▸ Data supplied:
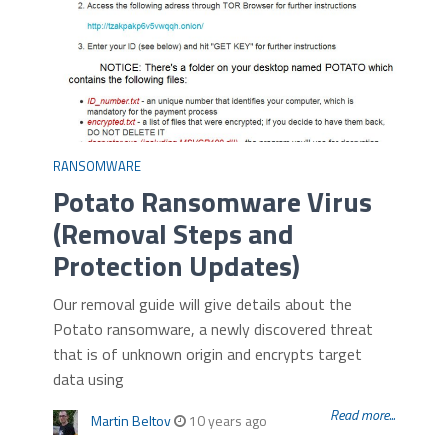
RANSOMWARE
Potato Ransomware Virus
(Removal Steps and
Protection Updates)
Our removal guide will give details about the
Potato ransomware, a newly discovered threat
that is of unknown origin and encrypts target
data using
Read more...
Martin Beltov
10 years ago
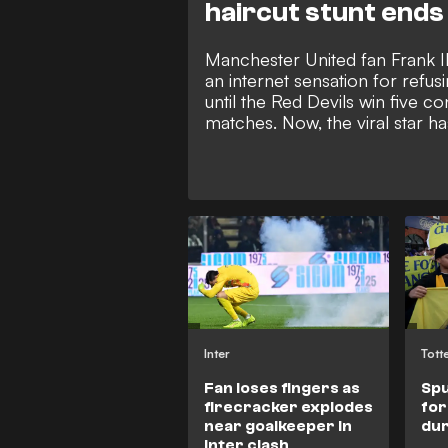
haircut stunt ends
Manchester United fan Frank I
an internet sensation for refusi
until the Red Devils win five c
matches. Now, the viral star h
hilarious new advert revealing 
future if Michael Carrick's side 
Inter
Tott
Fan loses fingers as
Spu
firecracker explodes
for
near goalkeeper in
dur
Inter clash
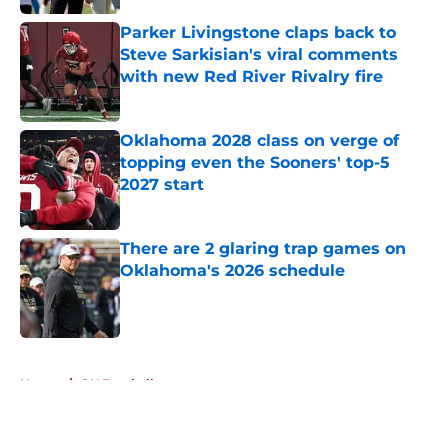
Published by on Invalid Date
Parker Livingstone claps back to
Steve Sarkisian's viral comments
with new Red River Rivalry fire
Published by on Invalid Date
Oklahoma 2028 class on verge of
topping even the Sooners' top-5
2027 start
Published by on Invalid Date
There are 2 glaring trap games on
Oklahoma's 2026 schedule
Published by on Invalid Date
5 related articles loaded
Home
/
OU Football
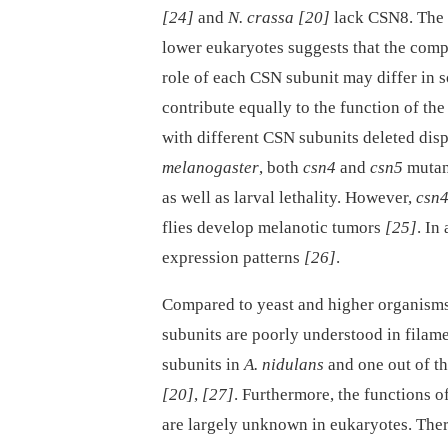
[24]
and
N. crassa
[20]
lack CSN8. The 
lower eukaryotes suggests that the comp
role of each CSN subunit may differ in 
contribute equally to the function of t
with different CSN subunits deleted dis
melanogaster
, both
csn4
and
csn5
mutant
as well as larval lethality. However,
csn4
flies develop melanotic tumors
[25]
. In
expression patterns
[26]
.
Compared to yeast and higher organisms,
subunits are poorly understood in filame
subunits in
A. nidulans
and one out of t
[20]
,
[27]
. Furthermore, the functions 
are largely unknown in eukaryotes. There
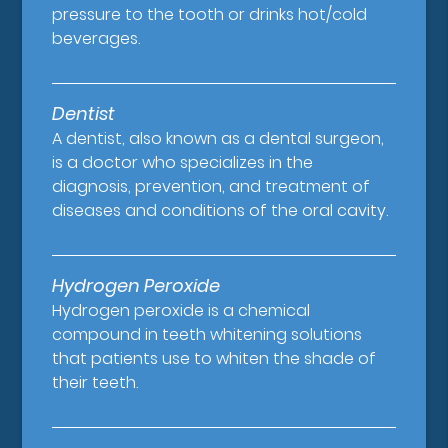
pressure to the tooth or drinks hot/cold
beverages.
Dentist
A dentist, also known as a dental surgeon,
is a doctor who specializes in the
diagnosis, prevention, and treatment of
diseases and conditions of the oral cavity.
Hydrogen Peroxide
Hydrogen peroxide is a chemical
compound in teeth whitening solutions
that patients use to whiten the shade of
their teeth.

▸ Work item:
Within the data above, pick out all lines holding the word "unknown".

▸ Output of the exercise:
that is of unknown origin and encrypts target
are largely unknown in eukaryotes. There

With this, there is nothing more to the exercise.